In a study involving 26 participants, the results were telling. Prior to treatment, many patients struggled with a mechanical gait, and nearly half relied on walkers or canes. By 16 weeks post-treatment, the majority showed increased walking speeds, and eight participants had abandoned their assistive devices for short distances entirely. By the final follow-up, the company behind the trial, Kyverna, reported that all 26 patients had ceased using other immunotherapies.
The Risks of a Biological Reset
Despite the promise, reprogramming the immune system is an invasive and high-stakes procedure. The very mechanism that makes CAR T effective—the aggressive activation of T cells—can trigger a systemic inflammatory response known as cytokine release syndrome (CRS). This can manifest as dangerously high fevers and low blood pressure, and in severe cases, can lead to neurological complications such as confusion and drowsiness.
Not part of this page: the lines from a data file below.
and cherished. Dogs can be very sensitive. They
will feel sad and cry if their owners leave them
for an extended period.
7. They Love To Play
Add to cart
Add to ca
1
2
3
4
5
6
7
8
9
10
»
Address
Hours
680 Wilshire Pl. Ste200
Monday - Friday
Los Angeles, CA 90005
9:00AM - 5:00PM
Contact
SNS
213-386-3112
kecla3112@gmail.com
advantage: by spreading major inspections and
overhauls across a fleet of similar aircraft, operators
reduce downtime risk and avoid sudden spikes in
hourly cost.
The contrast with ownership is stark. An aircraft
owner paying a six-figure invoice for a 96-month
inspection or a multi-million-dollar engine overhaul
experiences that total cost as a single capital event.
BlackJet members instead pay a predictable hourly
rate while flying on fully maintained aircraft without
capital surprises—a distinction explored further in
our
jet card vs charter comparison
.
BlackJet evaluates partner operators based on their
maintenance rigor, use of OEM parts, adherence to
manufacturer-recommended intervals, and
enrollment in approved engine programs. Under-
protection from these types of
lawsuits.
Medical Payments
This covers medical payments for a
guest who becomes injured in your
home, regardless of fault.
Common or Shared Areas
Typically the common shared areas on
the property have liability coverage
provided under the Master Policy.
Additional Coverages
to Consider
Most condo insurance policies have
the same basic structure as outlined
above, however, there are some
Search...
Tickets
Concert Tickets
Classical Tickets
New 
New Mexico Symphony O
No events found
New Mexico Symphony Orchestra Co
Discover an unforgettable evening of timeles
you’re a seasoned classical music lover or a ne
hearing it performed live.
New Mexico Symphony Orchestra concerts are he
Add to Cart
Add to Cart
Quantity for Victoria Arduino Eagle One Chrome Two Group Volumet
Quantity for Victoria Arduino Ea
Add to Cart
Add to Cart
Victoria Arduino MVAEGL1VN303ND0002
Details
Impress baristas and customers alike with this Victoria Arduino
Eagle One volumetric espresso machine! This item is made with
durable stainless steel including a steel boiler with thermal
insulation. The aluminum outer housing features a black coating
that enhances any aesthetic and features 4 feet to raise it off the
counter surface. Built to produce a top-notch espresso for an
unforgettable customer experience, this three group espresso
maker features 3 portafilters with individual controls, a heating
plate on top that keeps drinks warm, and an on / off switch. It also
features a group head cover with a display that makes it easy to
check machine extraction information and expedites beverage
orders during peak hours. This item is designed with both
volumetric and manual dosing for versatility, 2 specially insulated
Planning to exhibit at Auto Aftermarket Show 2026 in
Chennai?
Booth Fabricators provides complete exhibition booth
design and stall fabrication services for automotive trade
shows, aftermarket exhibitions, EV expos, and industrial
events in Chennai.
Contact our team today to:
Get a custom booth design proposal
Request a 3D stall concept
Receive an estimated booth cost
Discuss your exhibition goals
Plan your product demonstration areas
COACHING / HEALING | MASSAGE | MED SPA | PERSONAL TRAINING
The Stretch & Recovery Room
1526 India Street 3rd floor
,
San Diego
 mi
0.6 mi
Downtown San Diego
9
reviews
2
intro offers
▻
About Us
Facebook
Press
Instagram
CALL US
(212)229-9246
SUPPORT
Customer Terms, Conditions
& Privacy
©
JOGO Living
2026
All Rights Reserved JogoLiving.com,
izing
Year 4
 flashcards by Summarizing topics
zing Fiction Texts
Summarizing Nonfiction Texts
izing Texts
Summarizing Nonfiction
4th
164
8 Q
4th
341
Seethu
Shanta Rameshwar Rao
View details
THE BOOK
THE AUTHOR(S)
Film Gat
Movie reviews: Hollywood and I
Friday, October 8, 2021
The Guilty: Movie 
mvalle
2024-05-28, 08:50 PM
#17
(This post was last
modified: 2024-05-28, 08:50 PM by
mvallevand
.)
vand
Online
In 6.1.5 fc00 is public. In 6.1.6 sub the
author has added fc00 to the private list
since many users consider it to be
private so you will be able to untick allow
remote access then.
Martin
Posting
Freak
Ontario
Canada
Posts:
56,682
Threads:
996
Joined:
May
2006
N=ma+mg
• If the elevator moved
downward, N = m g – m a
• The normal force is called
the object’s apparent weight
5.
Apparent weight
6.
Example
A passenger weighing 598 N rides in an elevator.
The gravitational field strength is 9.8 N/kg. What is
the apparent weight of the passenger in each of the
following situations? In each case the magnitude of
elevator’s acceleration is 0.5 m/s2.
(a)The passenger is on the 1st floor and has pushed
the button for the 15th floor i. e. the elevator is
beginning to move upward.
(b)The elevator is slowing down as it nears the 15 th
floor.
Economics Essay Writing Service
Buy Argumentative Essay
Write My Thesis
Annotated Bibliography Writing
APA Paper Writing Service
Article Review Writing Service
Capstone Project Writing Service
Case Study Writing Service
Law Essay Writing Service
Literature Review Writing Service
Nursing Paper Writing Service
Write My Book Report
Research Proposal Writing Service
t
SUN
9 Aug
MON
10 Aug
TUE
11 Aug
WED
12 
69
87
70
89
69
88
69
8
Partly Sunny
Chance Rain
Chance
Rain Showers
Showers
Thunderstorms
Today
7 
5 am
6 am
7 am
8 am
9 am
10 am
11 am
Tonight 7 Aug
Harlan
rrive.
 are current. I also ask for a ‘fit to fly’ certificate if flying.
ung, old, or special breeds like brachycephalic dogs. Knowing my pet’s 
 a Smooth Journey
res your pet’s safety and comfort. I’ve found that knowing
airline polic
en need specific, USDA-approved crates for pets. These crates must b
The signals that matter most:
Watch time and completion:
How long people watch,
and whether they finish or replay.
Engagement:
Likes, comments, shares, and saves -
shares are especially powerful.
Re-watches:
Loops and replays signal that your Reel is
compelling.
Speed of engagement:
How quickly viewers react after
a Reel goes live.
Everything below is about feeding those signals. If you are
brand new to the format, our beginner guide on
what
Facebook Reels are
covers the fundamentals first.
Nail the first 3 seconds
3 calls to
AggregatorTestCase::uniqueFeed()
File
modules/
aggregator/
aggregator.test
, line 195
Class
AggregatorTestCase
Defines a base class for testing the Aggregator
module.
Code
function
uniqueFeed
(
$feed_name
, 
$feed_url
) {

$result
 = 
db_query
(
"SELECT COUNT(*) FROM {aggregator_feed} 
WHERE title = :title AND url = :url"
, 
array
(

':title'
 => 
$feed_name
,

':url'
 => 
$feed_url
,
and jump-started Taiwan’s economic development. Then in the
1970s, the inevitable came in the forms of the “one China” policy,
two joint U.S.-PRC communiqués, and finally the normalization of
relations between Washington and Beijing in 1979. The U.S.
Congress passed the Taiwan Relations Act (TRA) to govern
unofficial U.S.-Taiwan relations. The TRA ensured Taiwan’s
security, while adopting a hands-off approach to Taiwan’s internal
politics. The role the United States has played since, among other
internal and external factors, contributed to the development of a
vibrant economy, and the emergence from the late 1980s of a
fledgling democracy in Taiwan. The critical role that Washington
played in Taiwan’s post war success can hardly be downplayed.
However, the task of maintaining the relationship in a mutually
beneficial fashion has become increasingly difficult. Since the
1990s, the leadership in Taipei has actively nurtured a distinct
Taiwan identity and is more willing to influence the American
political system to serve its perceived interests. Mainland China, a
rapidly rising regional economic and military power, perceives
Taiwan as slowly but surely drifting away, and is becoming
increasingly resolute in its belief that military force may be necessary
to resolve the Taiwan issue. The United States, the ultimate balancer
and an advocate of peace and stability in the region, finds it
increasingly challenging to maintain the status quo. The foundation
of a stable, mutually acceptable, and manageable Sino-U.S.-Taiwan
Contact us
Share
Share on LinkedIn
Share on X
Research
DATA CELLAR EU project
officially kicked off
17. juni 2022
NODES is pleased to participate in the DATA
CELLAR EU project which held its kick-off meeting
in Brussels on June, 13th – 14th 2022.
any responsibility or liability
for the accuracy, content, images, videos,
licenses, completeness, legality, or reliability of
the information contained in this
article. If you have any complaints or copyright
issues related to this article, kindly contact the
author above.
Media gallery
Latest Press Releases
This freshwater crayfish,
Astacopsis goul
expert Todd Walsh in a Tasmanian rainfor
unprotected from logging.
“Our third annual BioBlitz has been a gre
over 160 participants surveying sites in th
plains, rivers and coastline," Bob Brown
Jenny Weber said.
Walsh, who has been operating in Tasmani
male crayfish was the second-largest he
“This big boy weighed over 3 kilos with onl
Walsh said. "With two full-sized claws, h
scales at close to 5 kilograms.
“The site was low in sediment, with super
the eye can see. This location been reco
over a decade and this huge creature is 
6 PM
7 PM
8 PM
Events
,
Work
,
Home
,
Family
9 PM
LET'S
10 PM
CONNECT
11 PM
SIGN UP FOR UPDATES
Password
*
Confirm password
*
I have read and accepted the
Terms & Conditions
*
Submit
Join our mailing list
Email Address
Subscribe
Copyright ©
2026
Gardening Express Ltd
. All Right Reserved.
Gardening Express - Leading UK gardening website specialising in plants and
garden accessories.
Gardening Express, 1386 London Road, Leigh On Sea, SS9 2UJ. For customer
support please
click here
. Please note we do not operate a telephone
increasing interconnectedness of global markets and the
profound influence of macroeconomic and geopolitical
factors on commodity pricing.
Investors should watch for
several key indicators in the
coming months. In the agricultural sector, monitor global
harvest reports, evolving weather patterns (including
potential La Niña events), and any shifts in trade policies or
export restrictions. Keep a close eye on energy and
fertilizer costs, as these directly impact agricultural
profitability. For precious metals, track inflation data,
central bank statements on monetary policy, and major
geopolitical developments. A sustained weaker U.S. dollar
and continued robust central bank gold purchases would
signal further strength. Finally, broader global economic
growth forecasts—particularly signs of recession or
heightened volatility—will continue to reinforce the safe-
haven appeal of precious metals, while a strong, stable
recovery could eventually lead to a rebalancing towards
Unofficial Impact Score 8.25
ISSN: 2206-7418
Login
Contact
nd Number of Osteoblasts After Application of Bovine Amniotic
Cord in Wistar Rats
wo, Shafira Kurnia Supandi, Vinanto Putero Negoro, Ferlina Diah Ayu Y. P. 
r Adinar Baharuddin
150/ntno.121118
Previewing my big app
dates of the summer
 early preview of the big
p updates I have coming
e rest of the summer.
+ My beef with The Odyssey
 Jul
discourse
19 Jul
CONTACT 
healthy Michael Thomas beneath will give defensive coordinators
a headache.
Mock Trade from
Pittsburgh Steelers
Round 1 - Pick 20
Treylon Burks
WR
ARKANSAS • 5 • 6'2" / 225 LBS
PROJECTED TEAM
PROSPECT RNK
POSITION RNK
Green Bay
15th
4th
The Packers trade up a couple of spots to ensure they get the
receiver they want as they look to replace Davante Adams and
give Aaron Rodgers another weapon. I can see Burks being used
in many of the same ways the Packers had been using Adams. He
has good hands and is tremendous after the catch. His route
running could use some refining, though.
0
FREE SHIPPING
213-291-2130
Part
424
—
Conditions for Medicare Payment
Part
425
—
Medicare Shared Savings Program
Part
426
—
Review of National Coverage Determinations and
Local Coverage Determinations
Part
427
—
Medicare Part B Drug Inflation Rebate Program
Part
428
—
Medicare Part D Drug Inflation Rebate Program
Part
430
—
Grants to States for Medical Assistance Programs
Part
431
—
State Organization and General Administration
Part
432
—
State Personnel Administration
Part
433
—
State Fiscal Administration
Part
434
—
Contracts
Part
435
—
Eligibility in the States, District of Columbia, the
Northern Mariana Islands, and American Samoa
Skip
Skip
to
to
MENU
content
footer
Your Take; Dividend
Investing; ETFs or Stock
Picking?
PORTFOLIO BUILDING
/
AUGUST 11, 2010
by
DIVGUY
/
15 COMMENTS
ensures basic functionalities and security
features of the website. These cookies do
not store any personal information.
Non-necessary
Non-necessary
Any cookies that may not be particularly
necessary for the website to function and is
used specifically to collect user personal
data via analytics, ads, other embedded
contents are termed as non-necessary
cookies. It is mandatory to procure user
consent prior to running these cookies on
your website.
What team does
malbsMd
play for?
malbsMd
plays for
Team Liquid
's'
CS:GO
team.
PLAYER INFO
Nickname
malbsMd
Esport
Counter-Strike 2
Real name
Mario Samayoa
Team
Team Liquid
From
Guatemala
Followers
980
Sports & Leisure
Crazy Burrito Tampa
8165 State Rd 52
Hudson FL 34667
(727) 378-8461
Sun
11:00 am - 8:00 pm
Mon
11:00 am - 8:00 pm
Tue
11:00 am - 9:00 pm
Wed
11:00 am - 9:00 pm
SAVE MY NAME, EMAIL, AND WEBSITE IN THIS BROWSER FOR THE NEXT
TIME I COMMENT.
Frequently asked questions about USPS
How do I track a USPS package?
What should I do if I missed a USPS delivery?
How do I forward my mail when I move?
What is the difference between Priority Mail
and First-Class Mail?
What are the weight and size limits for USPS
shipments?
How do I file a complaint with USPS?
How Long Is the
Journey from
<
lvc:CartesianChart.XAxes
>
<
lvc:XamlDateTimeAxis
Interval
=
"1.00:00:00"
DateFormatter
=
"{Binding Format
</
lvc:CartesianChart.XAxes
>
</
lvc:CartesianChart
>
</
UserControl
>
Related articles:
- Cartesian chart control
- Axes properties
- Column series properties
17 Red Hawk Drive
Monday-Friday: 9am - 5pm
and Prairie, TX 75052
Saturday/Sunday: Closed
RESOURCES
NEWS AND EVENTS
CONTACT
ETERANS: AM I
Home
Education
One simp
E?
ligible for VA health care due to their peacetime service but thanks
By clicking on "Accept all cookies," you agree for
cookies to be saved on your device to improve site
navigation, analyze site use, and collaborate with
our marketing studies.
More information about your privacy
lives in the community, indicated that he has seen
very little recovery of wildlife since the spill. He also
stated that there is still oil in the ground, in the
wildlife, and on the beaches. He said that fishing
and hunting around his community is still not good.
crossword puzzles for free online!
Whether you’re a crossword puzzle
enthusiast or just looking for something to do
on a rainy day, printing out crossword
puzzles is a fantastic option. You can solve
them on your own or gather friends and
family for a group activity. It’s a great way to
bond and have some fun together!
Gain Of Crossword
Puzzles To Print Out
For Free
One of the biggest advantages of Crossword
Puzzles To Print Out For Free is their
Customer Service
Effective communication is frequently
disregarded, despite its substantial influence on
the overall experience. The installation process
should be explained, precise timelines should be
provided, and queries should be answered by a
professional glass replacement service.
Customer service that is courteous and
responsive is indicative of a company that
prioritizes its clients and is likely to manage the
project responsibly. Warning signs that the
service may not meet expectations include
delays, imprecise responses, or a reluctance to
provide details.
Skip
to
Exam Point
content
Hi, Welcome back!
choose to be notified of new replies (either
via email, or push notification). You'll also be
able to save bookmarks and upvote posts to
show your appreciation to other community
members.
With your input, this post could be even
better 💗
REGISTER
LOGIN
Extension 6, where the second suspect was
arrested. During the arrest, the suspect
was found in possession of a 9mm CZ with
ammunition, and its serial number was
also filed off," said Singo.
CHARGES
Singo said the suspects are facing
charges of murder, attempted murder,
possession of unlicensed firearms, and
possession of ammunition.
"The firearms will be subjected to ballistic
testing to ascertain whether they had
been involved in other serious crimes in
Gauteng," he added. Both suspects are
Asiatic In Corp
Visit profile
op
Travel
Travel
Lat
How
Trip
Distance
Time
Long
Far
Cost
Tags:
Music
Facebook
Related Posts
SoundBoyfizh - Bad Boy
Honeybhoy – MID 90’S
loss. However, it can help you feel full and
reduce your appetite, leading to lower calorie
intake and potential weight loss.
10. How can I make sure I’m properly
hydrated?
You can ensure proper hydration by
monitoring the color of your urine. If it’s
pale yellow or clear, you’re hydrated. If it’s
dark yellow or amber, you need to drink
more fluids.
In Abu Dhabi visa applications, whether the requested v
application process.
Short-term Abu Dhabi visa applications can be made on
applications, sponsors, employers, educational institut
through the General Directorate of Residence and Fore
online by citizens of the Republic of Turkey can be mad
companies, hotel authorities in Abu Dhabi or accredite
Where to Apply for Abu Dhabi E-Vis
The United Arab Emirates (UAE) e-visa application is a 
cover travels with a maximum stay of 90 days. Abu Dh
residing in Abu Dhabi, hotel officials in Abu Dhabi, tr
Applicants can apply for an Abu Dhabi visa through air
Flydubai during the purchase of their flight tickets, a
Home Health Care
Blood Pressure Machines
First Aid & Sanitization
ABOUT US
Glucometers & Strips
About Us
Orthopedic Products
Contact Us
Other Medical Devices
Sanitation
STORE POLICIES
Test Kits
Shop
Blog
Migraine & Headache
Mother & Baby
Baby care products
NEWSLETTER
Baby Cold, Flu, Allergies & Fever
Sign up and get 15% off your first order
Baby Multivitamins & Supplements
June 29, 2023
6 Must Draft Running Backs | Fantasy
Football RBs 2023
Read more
For patients like Janisch-Hanzlik, the decision to undergo the procedure involves a calculated gamble. The treatment requires a period of intense monitoring and carries the uncertainty of how long the remission will last. However, for those with genetic predispositions to these diseases, the motivation often extends beyond personal recovery. As Janisch-Hanzlik noted, the hope is that pioneering these treatments today will pave the way for future generations to avoid the same struggle.
While the FDA first approved CAR T for leukemia in 2017, the current wave of trials suggests we are entering a new era of precision medicine where the line between cancer treatment and autoimmune therapy is increasingly blurred.